Für die betroffenen Anwohner in Erftstadt muss diese Erkenntnis nur schwer zu verdauen sein. Denn hätte die Feuerwehr rechtzeitig reagiert und die Bürger gewarnt, hätten die Menschen laut dem WDR noch etwa 20 Stunden gehabt, um ihr Hab und Gut in Sicherheit zu bringen. In den Fluten verloren die Betroffenen später Dokumente, Erinnerungsstücke, persönliche Dinge. Manche stehen vor dem Nichts.

Das Hochwasser in Erftstadt überraschte die Menschen im Schlaf. Auch Feuerwehrleute seien etwa im Ortsteil Bliesheim von der Überflutung überrascht worden, berichtet der WDR. Das Gerätehaus der Feuerwehr habe unter Wasser gestanden, der Strom sei ausgefallen. Auch die Sirene habe nicht mehr funktioniert. Die Feuerwehr konnte die Menschen nicht einmal mehr warnen.

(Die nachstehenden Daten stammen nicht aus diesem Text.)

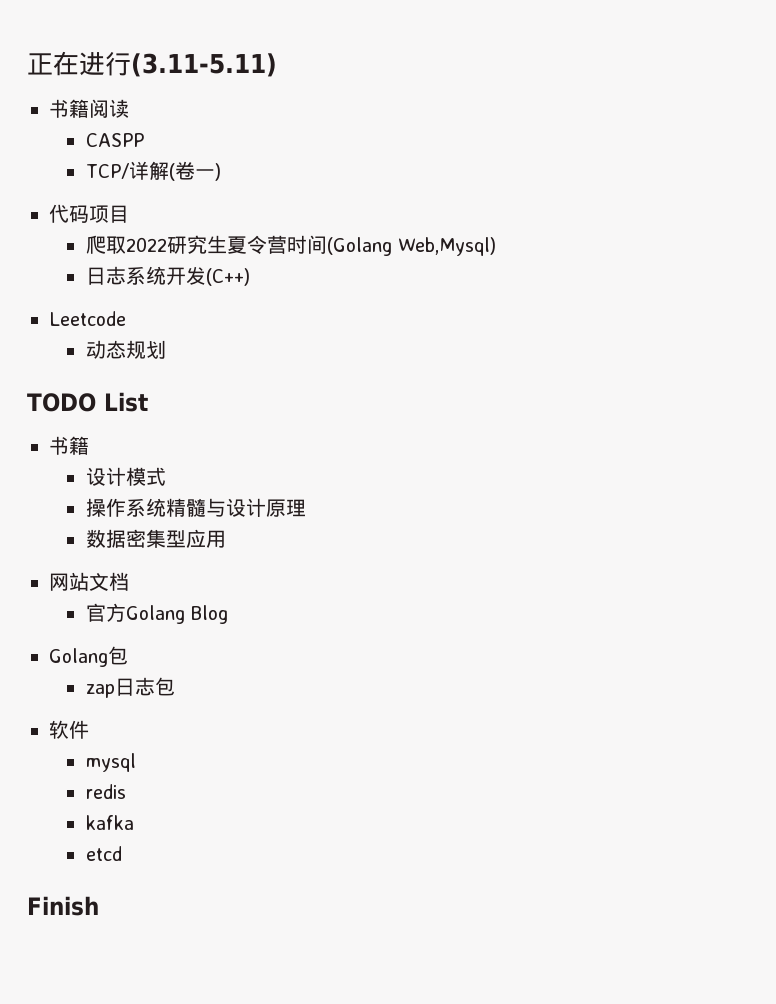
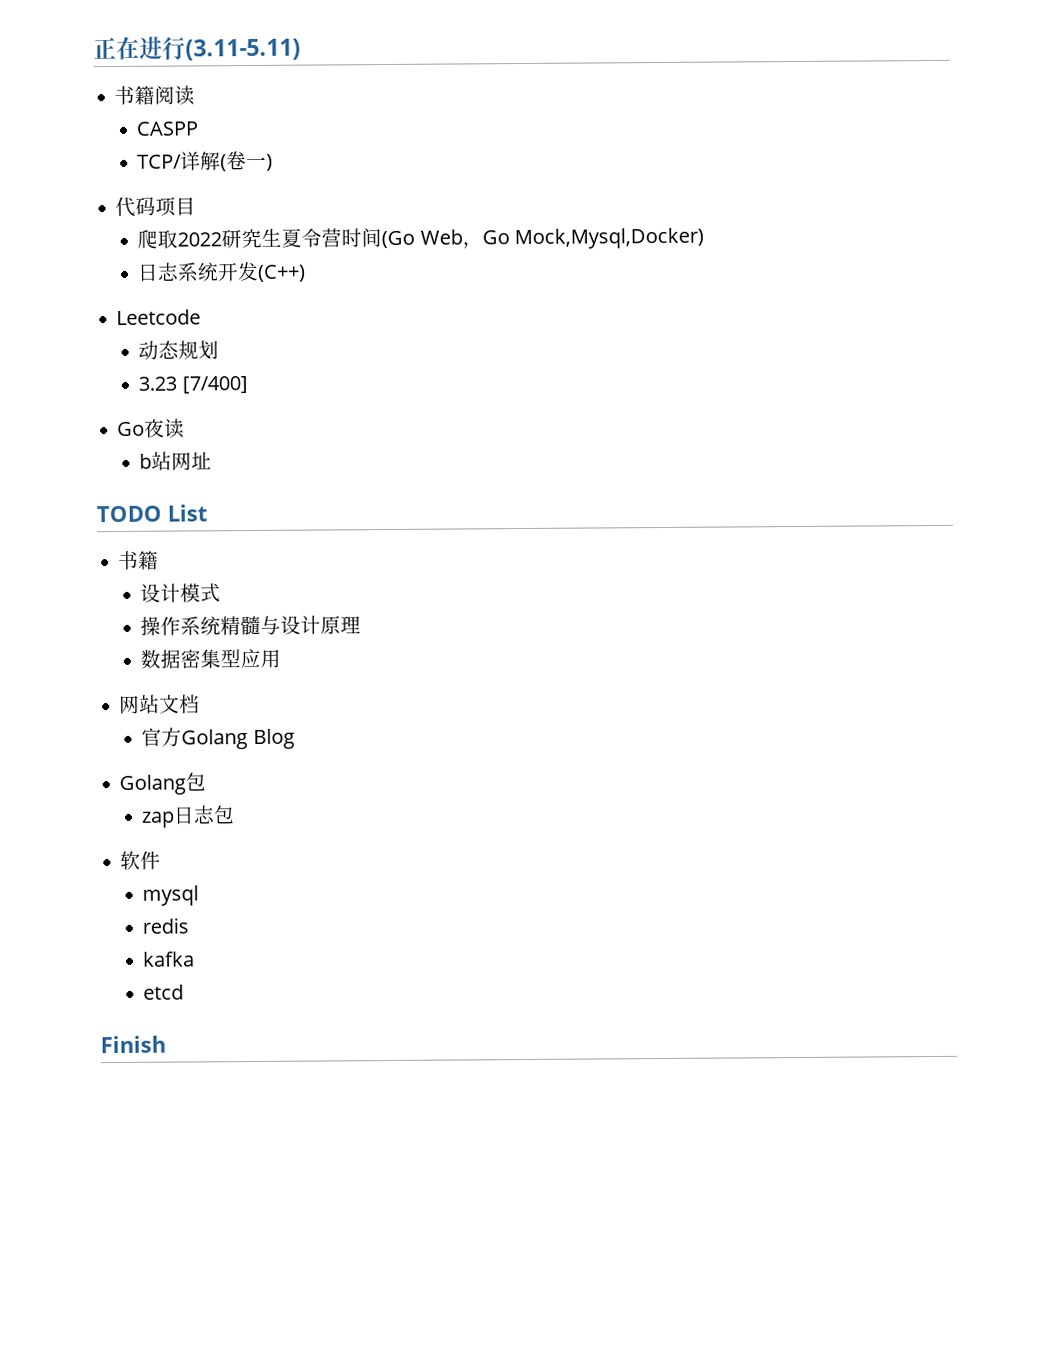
[326,237,497,256] (Golang Web,Mysql) -> [381,227,705,250] (Go Web，Go Mock,Mysql,Docker)
(166, 349) none -> [138,376,248,394] [117,418,186,439] [139,451,213,471] // 3.23 [7/400] // Go夜读 // b站网址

Flutkatastrophe in NRW: DWD warnte vor Überflutungen - der Erftverband vor Jahrhunderthochwasser

Nachdem der Deutsche Wetterdienst (DWD) bereits Tage vorher vor Starkregen und Überflutungen gewarnt hatte, haben Hydrologen des Erftverbandes laut dem WDR am Mittag des 14. Juli vor einem „hundertjährlichen Hochwasser“ gewarnt. Die Information sei lokalen Medien im Erftkreis mitgeteilt worden.

„Wir hatten bei der Stadt Erftstadt das Problem, dass diese vom Erftverband kommunizierte Information uns nicht vorlag“, sagt Elmar Mettke, Sprecher der Feuerwehr Erftstadt, dem WDR zufolge. Laut dessen Recherche hat der Erftverband die Stadt wohl tatsächlich nicht informiert. „Einen Fragenkatalog des WDR zu den Ereignissen am 14. und 15. Juli hat der Erftverband mit Hinweis auf Ermittlungen der Staatsanwaltschaft bisher nicht beantwortet.“

Die Staatsanwaltschaft Köln hat Ermittlungen gegen Unbekannt eingeleitet. Es gehe um den Verdacht der Baugefährdung im Zusammenhang mit der Havarie der Blessemer Kiesgrube, erklärte die Behörde.